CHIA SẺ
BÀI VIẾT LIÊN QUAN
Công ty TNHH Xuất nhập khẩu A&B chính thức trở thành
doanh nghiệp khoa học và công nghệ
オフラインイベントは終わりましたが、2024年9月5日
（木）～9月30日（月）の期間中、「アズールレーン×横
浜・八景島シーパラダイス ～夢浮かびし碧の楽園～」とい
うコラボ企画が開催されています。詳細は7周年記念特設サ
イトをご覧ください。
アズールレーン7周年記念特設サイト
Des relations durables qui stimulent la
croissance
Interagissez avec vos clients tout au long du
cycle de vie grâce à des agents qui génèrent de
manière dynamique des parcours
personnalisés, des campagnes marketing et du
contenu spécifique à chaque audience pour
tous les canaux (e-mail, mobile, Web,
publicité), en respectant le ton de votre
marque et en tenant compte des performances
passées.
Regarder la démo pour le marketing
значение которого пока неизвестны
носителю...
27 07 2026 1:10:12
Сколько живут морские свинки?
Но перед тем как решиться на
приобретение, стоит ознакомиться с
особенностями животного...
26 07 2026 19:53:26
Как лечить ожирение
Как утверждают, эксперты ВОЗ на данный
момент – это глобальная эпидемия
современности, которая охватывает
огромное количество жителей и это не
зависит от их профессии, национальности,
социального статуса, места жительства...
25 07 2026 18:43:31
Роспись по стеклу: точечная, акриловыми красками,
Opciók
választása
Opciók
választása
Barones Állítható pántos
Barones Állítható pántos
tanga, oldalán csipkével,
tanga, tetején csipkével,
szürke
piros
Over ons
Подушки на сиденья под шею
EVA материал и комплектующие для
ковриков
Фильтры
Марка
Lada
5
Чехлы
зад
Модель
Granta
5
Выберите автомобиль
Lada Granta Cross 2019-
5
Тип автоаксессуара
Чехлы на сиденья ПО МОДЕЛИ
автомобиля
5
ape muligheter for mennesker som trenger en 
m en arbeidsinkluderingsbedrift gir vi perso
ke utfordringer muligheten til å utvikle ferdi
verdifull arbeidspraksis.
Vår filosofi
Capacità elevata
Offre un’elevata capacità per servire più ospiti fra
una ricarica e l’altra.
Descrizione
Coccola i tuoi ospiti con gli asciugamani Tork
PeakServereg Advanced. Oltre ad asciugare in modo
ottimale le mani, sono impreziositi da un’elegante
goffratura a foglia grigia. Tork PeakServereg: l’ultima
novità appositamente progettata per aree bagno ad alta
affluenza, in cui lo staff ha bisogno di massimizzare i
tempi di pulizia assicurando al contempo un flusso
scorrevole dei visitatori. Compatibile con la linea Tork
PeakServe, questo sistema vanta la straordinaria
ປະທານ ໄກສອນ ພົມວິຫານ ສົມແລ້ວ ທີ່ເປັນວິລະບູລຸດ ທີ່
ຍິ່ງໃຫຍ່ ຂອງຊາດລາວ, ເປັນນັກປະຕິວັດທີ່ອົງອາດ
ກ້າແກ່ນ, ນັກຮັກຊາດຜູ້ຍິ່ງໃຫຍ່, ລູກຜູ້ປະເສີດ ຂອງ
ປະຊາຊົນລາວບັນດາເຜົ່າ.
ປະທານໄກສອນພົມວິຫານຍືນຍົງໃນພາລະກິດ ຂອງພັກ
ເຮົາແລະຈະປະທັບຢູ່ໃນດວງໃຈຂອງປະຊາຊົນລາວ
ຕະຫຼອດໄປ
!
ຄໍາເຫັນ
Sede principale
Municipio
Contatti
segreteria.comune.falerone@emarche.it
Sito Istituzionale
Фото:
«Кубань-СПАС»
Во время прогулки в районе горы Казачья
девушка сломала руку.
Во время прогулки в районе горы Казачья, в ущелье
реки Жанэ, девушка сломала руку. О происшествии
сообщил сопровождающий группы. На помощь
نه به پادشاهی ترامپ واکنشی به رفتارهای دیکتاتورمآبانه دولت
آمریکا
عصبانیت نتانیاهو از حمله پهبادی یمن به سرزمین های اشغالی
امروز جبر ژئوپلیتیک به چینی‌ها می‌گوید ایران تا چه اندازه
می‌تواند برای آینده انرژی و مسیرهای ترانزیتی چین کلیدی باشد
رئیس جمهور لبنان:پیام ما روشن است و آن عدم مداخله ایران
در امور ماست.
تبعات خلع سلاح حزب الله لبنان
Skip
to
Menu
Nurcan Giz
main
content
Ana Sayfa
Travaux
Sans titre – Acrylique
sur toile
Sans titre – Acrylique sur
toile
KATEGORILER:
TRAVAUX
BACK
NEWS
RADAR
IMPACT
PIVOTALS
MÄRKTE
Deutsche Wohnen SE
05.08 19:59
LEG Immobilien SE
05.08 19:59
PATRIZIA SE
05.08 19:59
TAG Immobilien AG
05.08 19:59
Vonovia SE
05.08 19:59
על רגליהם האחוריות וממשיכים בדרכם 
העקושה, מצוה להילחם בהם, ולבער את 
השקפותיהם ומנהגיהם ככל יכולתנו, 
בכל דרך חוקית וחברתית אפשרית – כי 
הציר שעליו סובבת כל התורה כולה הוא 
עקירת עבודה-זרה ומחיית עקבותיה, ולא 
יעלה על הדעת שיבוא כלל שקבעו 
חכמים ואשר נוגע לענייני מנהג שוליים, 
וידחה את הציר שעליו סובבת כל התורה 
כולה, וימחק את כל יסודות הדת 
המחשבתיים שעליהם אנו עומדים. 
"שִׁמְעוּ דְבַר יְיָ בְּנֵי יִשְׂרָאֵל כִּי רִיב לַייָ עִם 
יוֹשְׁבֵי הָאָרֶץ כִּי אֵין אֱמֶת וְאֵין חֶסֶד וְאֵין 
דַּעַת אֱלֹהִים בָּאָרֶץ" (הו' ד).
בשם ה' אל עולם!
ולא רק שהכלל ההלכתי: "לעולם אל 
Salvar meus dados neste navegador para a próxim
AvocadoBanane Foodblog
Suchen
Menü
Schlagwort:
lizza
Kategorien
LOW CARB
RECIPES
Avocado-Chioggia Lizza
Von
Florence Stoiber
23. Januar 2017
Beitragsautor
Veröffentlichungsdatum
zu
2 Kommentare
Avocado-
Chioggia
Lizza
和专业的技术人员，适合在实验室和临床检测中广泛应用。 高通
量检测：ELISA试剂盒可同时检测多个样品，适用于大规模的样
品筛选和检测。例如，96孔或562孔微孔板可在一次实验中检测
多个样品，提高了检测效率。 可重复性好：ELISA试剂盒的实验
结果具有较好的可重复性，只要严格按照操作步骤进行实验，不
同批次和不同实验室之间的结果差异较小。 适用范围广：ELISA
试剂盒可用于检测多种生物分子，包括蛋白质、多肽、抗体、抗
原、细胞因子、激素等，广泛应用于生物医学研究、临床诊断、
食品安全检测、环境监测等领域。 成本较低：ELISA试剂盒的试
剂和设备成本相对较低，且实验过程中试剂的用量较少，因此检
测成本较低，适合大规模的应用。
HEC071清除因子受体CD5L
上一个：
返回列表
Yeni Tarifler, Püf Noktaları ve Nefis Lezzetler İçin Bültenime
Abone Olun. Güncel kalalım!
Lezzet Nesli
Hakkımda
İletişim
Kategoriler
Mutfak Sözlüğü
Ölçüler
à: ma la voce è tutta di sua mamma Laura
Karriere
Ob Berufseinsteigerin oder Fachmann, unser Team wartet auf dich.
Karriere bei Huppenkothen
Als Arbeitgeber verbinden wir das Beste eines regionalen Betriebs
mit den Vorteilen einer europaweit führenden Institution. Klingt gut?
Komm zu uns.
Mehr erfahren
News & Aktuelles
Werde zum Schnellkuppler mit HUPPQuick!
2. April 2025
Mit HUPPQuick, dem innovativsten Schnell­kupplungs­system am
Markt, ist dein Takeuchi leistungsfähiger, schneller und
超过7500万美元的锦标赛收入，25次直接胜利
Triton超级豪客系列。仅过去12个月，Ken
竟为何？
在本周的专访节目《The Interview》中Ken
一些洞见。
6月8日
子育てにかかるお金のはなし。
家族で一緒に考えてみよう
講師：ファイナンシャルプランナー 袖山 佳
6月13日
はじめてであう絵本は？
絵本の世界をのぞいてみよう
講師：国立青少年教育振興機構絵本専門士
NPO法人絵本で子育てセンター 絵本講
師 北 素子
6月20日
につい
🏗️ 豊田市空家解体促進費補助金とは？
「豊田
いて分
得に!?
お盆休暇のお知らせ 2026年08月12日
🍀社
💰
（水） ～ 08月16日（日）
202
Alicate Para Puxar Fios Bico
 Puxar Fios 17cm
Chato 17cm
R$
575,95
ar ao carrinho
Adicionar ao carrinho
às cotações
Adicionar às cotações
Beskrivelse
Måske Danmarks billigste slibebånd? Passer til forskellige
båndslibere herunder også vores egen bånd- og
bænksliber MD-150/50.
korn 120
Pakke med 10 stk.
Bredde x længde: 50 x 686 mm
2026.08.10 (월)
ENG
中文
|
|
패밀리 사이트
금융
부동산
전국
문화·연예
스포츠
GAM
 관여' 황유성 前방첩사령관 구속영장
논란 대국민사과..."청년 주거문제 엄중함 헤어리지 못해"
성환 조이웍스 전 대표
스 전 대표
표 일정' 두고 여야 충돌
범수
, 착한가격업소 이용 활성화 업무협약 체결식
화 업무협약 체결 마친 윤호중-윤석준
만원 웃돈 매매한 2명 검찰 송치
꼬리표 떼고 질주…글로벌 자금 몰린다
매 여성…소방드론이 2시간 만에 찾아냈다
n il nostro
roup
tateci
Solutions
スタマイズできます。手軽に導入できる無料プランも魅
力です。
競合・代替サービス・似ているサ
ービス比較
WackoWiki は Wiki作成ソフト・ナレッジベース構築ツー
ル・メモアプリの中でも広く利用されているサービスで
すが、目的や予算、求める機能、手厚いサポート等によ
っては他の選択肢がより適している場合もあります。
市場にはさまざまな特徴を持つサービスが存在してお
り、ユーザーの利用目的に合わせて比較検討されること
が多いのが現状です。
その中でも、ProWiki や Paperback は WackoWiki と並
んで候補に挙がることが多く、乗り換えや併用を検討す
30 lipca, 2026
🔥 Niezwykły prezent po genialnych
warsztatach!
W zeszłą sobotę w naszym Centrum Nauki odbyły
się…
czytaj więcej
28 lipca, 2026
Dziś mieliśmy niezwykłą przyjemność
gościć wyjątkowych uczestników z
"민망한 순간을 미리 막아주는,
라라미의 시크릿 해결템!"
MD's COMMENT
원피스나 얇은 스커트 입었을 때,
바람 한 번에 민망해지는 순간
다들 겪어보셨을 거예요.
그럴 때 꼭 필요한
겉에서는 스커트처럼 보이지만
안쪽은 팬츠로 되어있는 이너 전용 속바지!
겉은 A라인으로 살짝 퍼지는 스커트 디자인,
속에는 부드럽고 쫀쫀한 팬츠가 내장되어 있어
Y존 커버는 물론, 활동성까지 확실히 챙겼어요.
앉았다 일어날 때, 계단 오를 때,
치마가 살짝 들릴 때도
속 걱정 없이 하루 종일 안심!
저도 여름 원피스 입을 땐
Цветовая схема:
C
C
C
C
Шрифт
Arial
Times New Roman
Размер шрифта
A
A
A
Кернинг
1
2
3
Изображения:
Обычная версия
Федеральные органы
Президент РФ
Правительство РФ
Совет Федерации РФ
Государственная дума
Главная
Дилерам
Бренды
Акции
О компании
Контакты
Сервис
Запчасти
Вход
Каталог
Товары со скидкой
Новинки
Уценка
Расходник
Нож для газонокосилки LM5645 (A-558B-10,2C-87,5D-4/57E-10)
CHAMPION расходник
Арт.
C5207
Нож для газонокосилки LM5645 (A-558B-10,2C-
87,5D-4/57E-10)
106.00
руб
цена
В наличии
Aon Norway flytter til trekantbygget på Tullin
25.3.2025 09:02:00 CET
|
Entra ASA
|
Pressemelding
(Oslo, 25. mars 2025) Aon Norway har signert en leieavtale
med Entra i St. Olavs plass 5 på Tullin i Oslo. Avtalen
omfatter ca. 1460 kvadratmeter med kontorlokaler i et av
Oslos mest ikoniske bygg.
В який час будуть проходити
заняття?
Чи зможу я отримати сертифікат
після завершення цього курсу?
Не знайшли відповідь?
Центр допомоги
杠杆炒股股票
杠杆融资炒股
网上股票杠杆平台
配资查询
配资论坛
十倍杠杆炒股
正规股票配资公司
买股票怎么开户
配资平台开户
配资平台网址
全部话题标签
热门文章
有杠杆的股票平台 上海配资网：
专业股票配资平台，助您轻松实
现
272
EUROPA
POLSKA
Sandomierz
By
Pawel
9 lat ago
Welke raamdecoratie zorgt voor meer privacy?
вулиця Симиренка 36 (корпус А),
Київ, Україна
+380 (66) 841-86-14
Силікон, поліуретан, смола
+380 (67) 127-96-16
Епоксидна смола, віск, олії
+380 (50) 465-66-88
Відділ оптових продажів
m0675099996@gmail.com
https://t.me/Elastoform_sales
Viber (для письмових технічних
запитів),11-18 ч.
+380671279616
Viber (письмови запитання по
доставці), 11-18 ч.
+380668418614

### Your goal
All lines with the word "Karriere" are needed; pull them from the entries and copy each.

### Answer to this exercise
Karriere
Karriere bei Huppenkothen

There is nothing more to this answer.